An investment of AUD6 million (US$4 million) by the Australian government will fund three research projects to help farmers reduce methane emissions from livestock, according to a press release.

Each of the projects will receive between AUD1 million and AUD3 million under Stage 3 Round 1 of the government’s $29 million Methane Emissions Reduction in Livestock (MERiL) program.

The MERiL Program supports research, development and deployment of methane-reducing livestock feed technologies.

The funding will enable researchers to conduct trials on the effectiveness of technologies to deliver methane-reducing feed supplements to grazing livestock, from feeding supplements to pregnant cows to cut the methane production of their offspring to using automated in-paddock feeders.

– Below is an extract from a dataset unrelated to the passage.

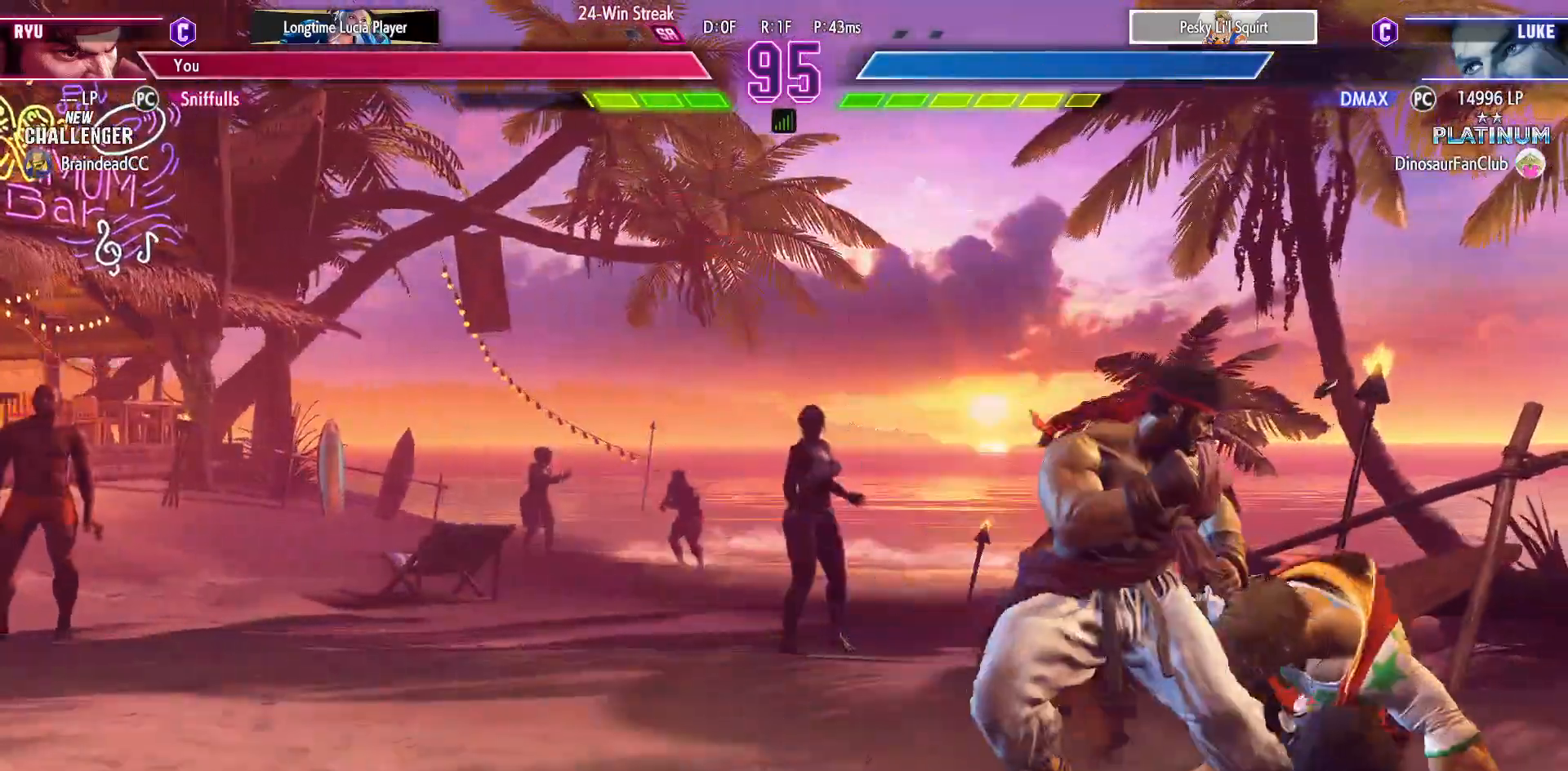
{"buttons": ["TRIANGLE"], "events": [[17, "SQUARE", "down"], [117, "SQUARE", "up"], [383, "DPAD_DOWN", "up"], [383, "DPAD_LEFT", "up"], [383, "TRIANGLE", "down"]]}
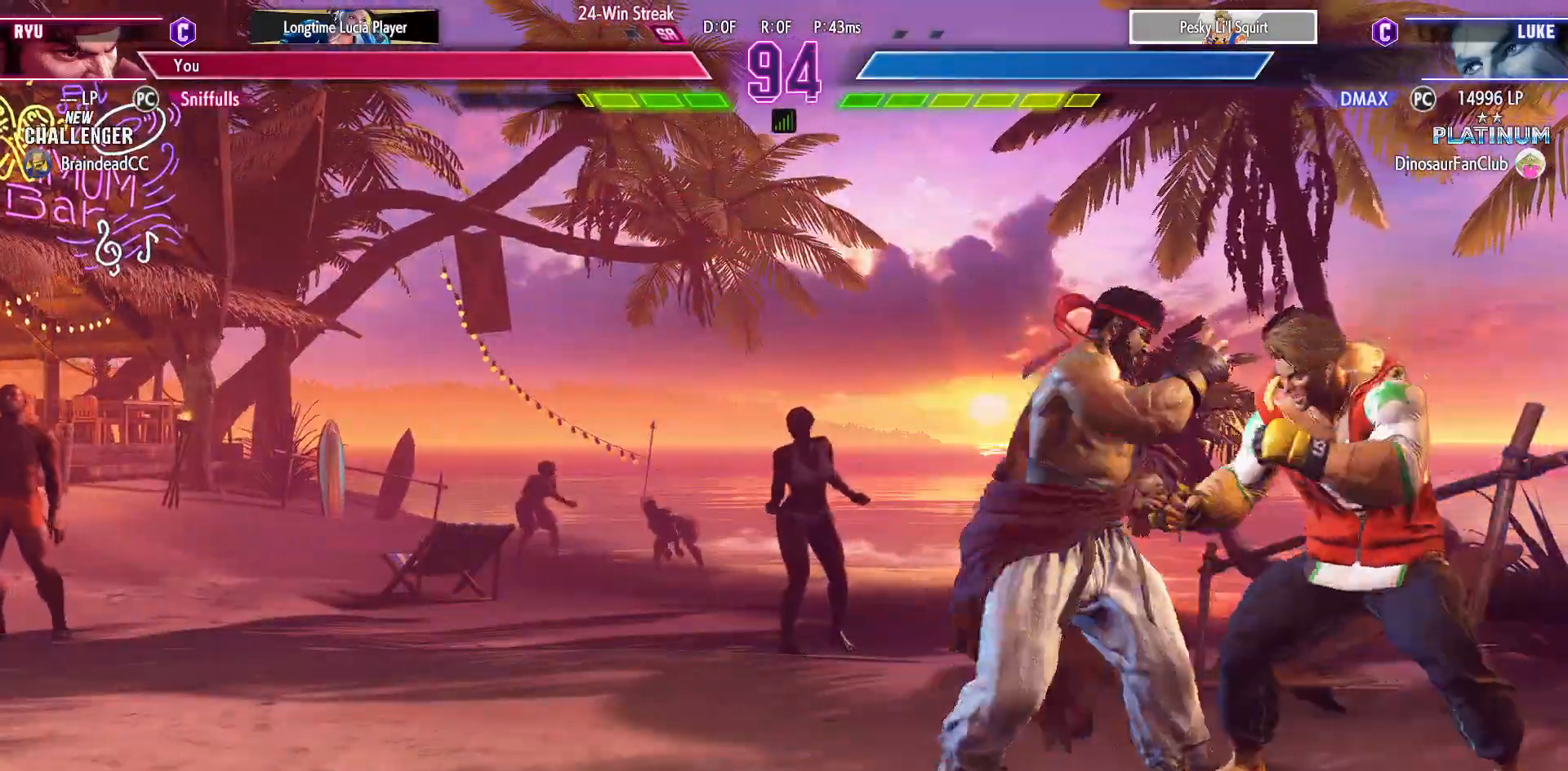
{"buttons": ["DPAD_RIGHT"], "events": [[67, "TRIANGLE", "up"], [217, "DPAD_DOWN", "down"], [233, "DPAD_LEFT", "down"], [333, "DPAD_LEFT", "up"], [333, "DPAD_RIGHT", "down"], [367, "DPAD_DOWN", "up"]]}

The 3 new MERiL grants are:

  • AUD2,932,438 for Graincorp to undertake large-scale dairy and beef livestock grazing trials to demonstrate the use of the seaweed Asparagopsis as a low-emission feed supplement, in partnership with FutureFeed, the University of Queensland and Agriculture Victoria Services.
  • AUD1,075,601 for University of Adelaide to investigate feeding seaweed supplements to pregnant cows and its long-term effect on methane production in their progeny, in partnership with CH4 South Australia; Australian Sustainable Seaweed Alliance; Mackillop Farm Management Group; Barossa Improved Grazing Group; SA Livestock Consultants; the Department of Primary Industries and Regions, South Australia; Regional Development Australia Barossa Gawler Light Adelaide Plains; Charles Sturt University; and Agripartner Consulting.
  • AUD1,954,690 for University of New England to evaluate two automated feeders for methane-reducing supplements – Asparagopsis, Bovaer and Agolin – to sheep, in partnership with the Department of Primary Industries and Regions, South Australia; the University of Western Australia; Feedworks; and Australian Wool Innovation.

Stage 3 of the MERiL program will provide AUD15 million for trials to validate supplement delivery technologies and demonstrate the emissions reduction and productivity impacts.

A second funding round under Stage 3 will be launched in early 2024.

“We are backing new technologies to help farmers tackle the emissions challenge and respond to increasing global interest in sustainable agricultural production,” said Minister for Agriculture, Fisheries and Forestry Murray Watt.